Fire at will!, she thought, and smiled at the prospect of a silvery trail of scan probes abandoned in space. Oh, what was the point... there was nothing in this system... nothing in this region. There was probably nothing left in the entire cluster. She looked at the time in the display. Less than a minute.

"Yes please. Move pattern, then scan once more."

The point was practice. To keep skills sharp.

--

45 seconds - Essence, 25th FDU Defensive Patrol 1000h
(Graveyard Shift)

They had been flying for the entire shift and spotted no targets.

"So I says 'careful, that's not one of ours' just as he realizes he's trying to dock at the wrong station. Sentry guns almost get him good, warped out in half structure, har, har, har..."

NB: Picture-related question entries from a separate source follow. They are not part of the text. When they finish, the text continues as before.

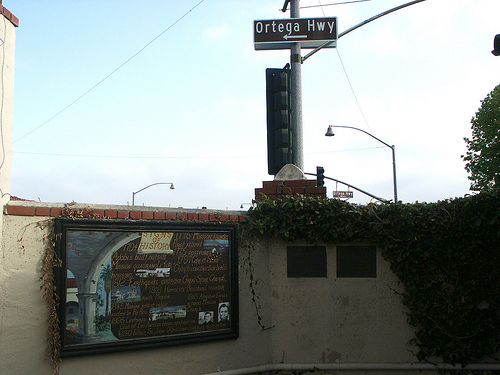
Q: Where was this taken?
A: Near Ortega Highway.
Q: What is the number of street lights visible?
A: Three.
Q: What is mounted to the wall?
A: A picture.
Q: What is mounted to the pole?
A: Traffic signal.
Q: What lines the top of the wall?
A: Red brick.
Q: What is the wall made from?
A: Stucco.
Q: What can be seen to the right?
A: Trees.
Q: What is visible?
A: A road sign.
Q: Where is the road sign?
A: Visible.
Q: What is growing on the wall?
A: Ivy.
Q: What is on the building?
A: Windows.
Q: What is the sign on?
A: Metal post.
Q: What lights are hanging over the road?
A: Street lights.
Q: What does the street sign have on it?
A: An arrow.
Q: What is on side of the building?
A: A painting.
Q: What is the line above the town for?
A: Power line.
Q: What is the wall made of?
A: Concrete.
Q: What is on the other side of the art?
A: Dead ivy.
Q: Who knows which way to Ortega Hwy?
A: The sign reader.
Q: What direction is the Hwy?
A: To the left.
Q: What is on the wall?
A: Signs of History.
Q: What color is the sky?
A: Bright blue with some clouds.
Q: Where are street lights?
A: Along the street.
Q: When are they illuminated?
A: At dusk.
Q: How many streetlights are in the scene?
A: At least 3.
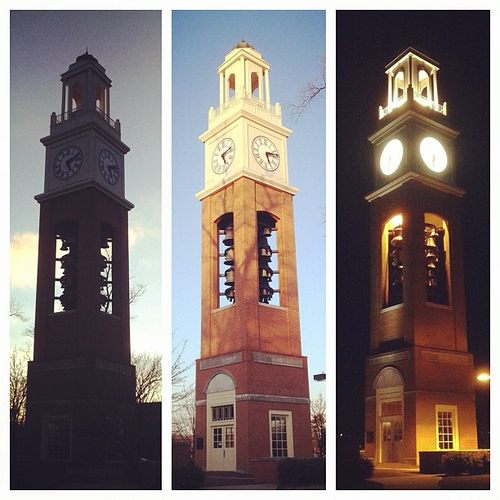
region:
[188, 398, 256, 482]
the door is white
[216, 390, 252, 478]
the door is white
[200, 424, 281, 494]
the door is white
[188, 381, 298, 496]
the door is white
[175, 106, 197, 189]
this is the sky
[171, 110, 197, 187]
the sky is blue in color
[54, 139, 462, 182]
these are three clocks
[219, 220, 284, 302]
these are several bells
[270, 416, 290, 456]
this is a window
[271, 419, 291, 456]
the window is closed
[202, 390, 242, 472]
this is a door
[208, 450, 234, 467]
the door is white in color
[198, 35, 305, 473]
the building is tall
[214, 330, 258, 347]
the wall is brown in color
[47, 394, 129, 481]
the door is dark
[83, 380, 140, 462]
the door is dark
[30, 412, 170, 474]
the door is dark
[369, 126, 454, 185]
Illuminated clock faces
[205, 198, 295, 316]
Tower bells in the daylight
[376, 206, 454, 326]
Tower bells at night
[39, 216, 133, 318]
Tower bells at dusk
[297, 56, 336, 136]
A tree limb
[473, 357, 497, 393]
Light seperate from the tower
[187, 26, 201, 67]
Blue sky during daytime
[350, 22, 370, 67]
Dark sky at night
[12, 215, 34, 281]
A cloud at dusk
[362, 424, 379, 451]
A plaque on the tower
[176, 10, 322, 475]
image of a clock tower during the day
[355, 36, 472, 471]
image of a clock tower at night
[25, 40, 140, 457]
image of clock tower at dawn or dusk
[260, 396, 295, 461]
windows on side of tower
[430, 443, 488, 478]
well-manicured shrubbery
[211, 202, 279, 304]
bells inside tower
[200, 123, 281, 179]
clocks on sides of tower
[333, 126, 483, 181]
illuminated clock faces at night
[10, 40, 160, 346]
clouds in sky behind tower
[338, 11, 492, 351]
area around tower is completely dark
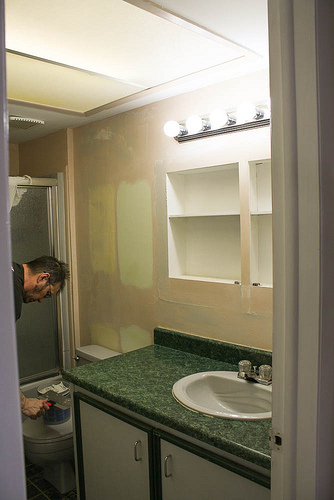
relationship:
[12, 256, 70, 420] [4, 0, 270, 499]
man in bathroom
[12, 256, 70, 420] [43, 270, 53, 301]
man wearing glasses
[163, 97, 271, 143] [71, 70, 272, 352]
lights on wall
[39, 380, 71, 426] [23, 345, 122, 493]
paint on toilet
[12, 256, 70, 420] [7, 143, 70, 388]
man next to shower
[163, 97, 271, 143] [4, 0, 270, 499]
lights in bathroom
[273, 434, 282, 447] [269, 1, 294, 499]
hole in door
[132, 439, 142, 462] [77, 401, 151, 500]
handle on door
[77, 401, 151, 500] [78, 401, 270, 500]
door on cupboard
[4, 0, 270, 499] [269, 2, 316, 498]
bathroom has door frame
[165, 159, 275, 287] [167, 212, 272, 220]
cabinet has shelves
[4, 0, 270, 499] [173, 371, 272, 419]
bathroom has sink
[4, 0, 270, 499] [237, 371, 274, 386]
bathroom has faucet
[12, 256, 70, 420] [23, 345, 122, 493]
man over toilet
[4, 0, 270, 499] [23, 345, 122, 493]
bathroom has toilet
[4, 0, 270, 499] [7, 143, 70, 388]
bathroom has shower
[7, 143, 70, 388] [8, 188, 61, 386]
shower has glass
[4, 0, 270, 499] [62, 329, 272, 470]
bathroom has counter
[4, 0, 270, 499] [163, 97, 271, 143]
bathroom has lights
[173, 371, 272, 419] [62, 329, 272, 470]
sink has counter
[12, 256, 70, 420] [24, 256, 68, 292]
man has hair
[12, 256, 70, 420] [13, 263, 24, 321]
man wearing shirt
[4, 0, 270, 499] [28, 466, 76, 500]
bathroom has tile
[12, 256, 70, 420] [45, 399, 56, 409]
man holding tool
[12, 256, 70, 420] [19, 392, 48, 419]
man has hand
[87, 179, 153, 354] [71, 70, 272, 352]
paint on wall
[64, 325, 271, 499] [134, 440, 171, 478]
vanity has handles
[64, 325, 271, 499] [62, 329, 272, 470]
vanity has counter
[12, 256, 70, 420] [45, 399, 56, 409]
man using tool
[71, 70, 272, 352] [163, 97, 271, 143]
wall has lights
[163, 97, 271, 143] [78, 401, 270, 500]
lights above cupboard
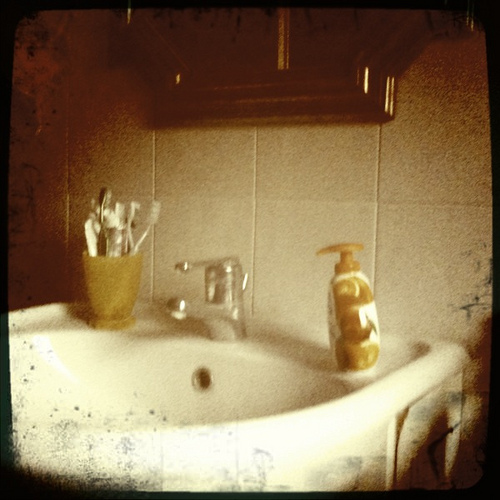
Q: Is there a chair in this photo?
A: No, there are no chairs.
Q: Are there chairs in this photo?
A: No, there are no chairs.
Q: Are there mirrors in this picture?
A: Yes, there is a mirror.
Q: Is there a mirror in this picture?
A: Yes, there is a mirror.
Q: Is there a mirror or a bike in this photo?
A: Yes, there is a mirror.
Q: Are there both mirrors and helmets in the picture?
A: No, there is a mirror but no helmets.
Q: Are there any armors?
A: No, there are no armors.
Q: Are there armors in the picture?
A: No, there are no armors.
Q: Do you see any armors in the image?
A: No, there are no armors.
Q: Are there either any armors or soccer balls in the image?
A: No, there are no armors or soccer balls.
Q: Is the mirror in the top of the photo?
A: Yes, the mirror is in the top of the image.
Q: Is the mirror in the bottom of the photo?
A: No, the mirror is in the top of the image.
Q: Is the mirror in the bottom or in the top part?
A: The mirror is in the top of the image.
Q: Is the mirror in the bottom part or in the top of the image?
A: The mirror is in the top of the image.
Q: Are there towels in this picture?
A: No, there are no towels.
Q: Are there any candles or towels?
A: No, there are no towels or candles.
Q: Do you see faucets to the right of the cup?
A: Yes, there is a faucet to the right of the cup.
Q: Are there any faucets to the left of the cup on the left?
A: No, the faucet is to the right of the cup.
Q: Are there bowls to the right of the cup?
A: No, there is a faucet to the right of the cup.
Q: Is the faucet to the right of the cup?
A: Yes, the faucet is to the right of the cup.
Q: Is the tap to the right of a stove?
A: No, the tap is to the right of the cup.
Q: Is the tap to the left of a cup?
A: No, the tap is to the right of a cup.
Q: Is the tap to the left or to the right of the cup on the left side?
A: The tap is to the right of the cup.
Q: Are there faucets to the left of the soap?
A: Yes, there is a faucet to the left of the soap.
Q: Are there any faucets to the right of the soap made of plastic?
A: No, the faucet is to the left of the soap.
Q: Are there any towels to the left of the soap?
A: No, there is a faucet to the left of the soap.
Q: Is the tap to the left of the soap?
A: Yes, the tap is to the left of the soap.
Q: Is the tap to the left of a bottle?
A: No, the tap is to the left of the soap.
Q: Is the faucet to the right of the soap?
A: No, the faucet is to the left of the soap.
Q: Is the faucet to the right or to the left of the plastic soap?
A: The faucet is to the left of the soap.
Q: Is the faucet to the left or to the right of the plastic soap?
A: The faucet is to the left of the soap.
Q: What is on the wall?
A: The tiles are on the wall.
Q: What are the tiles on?
A: The tiles are on the wall.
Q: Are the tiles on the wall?
A: Yes, the tiles are on the wall.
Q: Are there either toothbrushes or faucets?
A: Yes, there is a toothbrush.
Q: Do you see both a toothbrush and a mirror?
A: Yes, there are both a toothbrush and a mirror.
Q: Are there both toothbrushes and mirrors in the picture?
A: Yes, there are both a toothbrush and a mirror.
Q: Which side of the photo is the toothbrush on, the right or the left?
A: The toothbrush is on the left of the image.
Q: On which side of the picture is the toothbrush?
A: The toothbrush is on the left of the image.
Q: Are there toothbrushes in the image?
A: Yes, there is a toothbrush.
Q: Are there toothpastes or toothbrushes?
A: Yes, there is a toothbrush.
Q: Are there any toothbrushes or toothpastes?
A: Yes, there is a toothbrush.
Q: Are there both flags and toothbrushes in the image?
A: No, there is a toothbrush but no flags.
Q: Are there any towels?
A: No, there are no towels.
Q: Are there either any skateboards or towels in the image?
A: No, there are no towels or skateboards.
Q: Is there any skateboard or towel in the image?
A: No, there are no towels or skateboards.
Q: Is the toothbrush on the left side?
A: Yes, the toothbrush is on the left of the image.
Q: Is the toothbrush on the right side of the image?
A: No, the toothbrush is on the left of the image.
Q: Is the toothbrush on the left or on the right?
A: The toothbrush is on the left of the image.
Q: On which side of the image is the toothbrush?
A: The toothbrush is on the left of the image.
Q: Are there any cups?
A: Yes, there is a cup.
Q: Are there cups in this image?
A: Yes, there is a cup.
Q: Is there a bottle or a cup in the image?
A: Yes, there is a cup.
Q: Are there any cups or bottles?
A: Yes, there is a cup.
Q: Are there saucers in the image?
A: No, there are no saucers.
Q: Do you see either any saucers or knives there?
A: No, there are no saucers or knives.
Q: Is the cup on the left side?
A: Yes, the cup is on the left of the image.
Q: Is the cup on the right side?
A: No, the cup is on the left of the image.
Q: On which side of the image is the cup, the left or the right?
A: The cup is on the left of the image.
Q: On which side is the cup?
A: The cup is on the left of the image.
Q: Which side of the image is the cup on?
A: The cup is on the left of the image.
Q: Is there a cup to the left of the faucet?
A: Yes, there is a cup to the left of the faucet.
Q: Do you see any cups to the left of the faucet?
A: Yes, there is a cup to the left of the faucet.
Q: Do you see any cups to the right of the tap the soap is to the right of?
A: No, the cup is to the left of the tap.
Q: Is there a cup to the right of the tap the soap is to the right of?
A: No, the cup is to the left of the tap.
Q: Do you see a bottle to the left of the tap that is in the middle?
A: No, there is a cup to the left of the faucet.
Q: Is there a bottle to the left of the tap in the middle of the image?
A: No, there is a cup to the left of the faucet.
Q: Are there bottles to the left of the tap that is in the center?
A: No, there is a cup to the left of the faucet.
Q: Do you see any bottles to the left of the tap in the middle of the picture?
A: No, there is a cup to the left of the faucet.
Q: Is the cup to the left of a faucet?
A: Yes, the cup is to the left of a faucet.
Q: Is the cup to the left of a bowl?
A: No, the cup is to the left of a faucet.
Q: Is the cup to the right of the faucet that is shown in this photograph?
A: No, the cup is to the left of the faucet.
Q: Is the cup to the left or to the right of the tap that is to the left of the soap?
A: The cup is to the left of the tap.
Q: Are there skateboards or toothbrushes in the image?
A: Yes, there is a toothbrush.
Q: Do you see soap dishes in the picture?
A: No, there are no soap dishes.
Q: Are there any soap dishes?
A: No, there are no soap dishes.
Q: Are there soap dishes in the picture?
A: No, there are no soap dishes.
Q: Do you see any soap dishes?
A: No, there are no soap dishes.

The squadron had a clean record. Not impeccable, but clean. No kills, no loses, no action, no nothing. They came out at 1000 hours every day, patrolled until 1100 and handed over to the next shift.

The banter on comms was interrupted by the flight leader's voice "Ladies, cut the chatter. Time's over, dock up and get some sleep. See you guys tomorrow."

One by one, the squadron aligned and docked at a friendly station. All but one.

"Sir, Beaucheff here. What if we overstay shift?"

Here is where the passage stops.